**Excerpted passage:**
Failed to read beam data from cache?

We’ve seen a few issues w/ Zookeeper stability putting Druid into a bad state.

One of them we observe on the tranquility side, which stems from this line:

https://github.com/druid-io/tranquility/blob/master/core/src/main/scala/com/metamx/tranquility/beam/ClusteredBeam.scala#L153

What happens when curator can’t get data back from ZK?

It appears to result in a JsonMappingException that isn’t surfaced to the app layer, and from which tranquility can’t recover.

Any ideas how we could recover from that exception?

-brian

Hey Brian,

When exactly does this happen? Are your znodes getting removed or corrupted somehow?

If your znodes are disappearing or getting corrupted, you should be able to recover by stopping all your tranquillity senders, clearing out the metadata in ZK (by default in /tranquility) and then re-starting them. But this should really NOT be a routine operation that you do for routine connectivity problems. A properly configured ZK cluster should be immune to corruption even in the face of downtime and crashes. So if this is happening for routine issues I would double-check your ZK configuration to make sure the quorum is set up properly.

Thanks Gian.

Agreed. This should not be routine operation. =)

We saw some dependency funkiness around jackson, which we “fixed”, by aligning dependencies as much as possible.

I’m hoping that might be it.

-brian

**Data for review:**
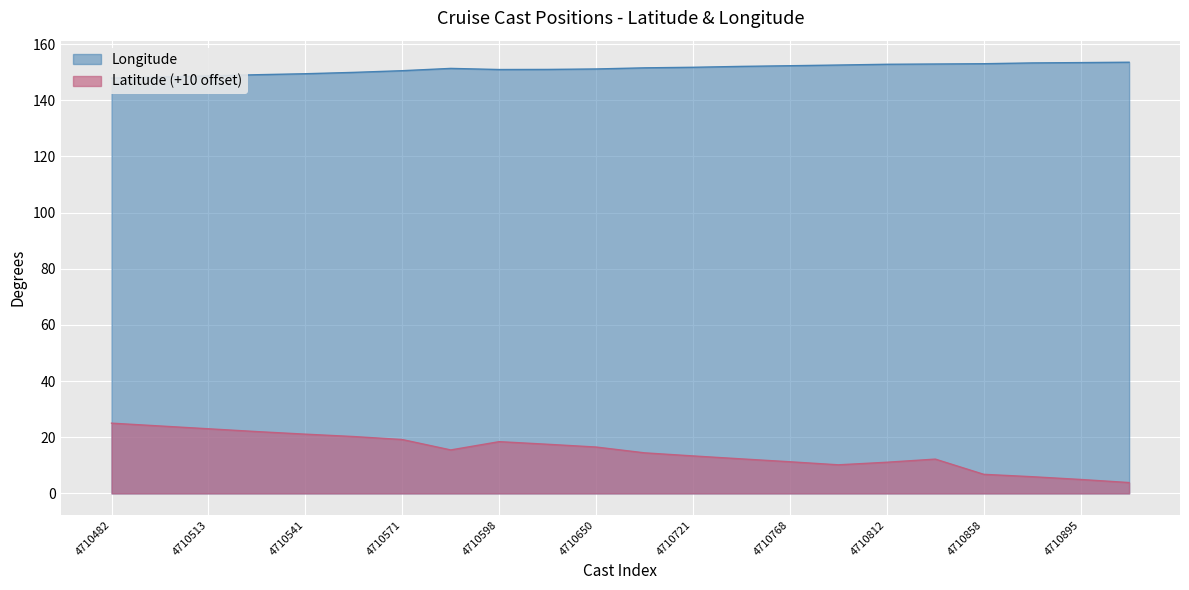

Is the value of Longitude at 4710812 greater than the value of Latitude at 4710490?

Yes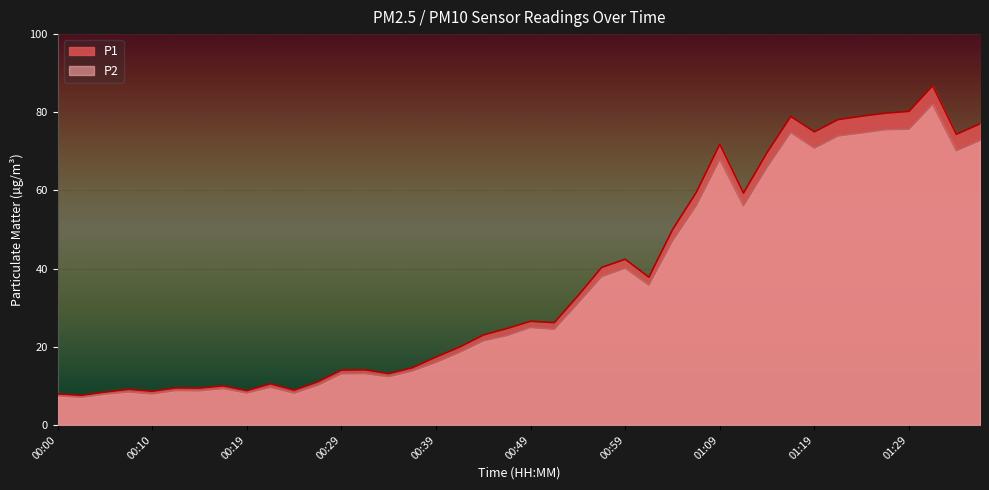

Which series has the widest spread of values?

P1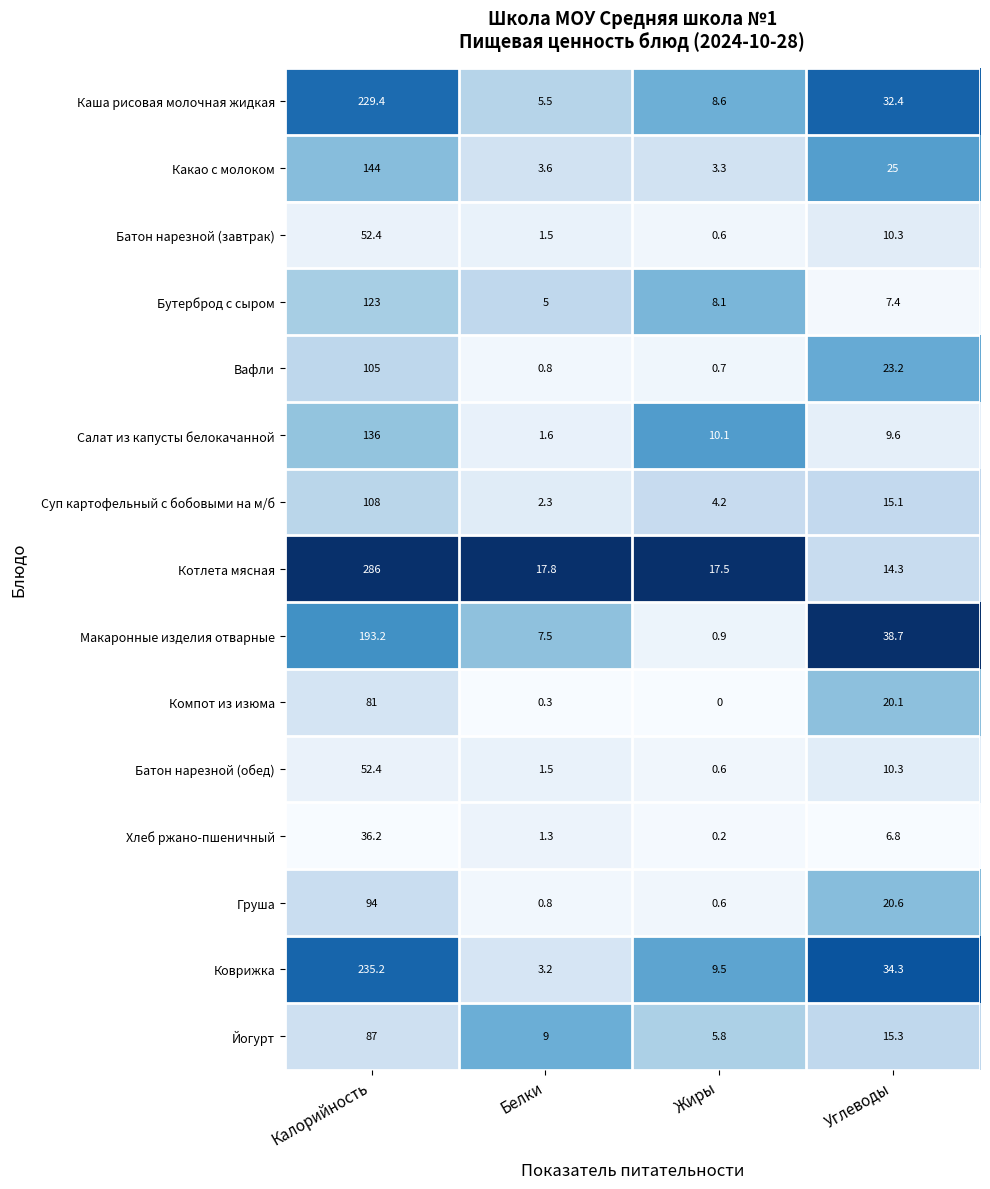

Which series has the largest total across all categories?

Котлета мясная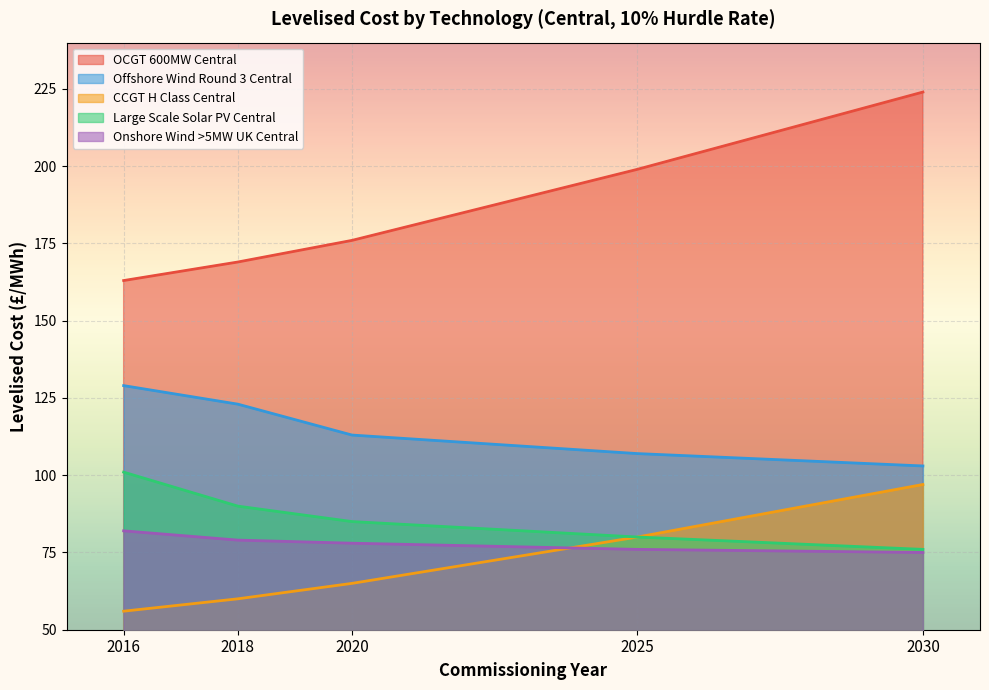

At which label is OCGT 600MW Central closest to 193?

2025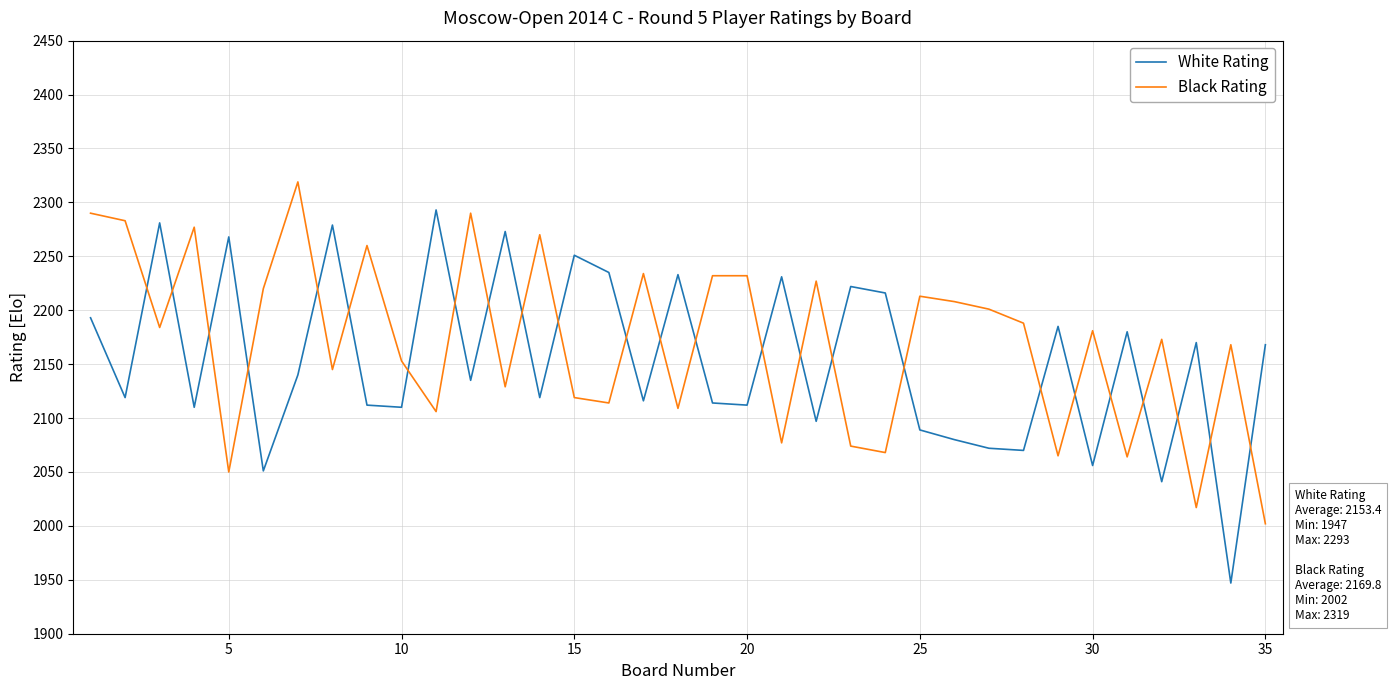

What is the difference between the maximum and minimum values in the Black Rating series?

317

**Problem:** In the forum thread, what is the default location in ZK of the tranquility metadata? Rely only on the forum thread, not on the records.

**Result for this task:** It is in /tranquility by default.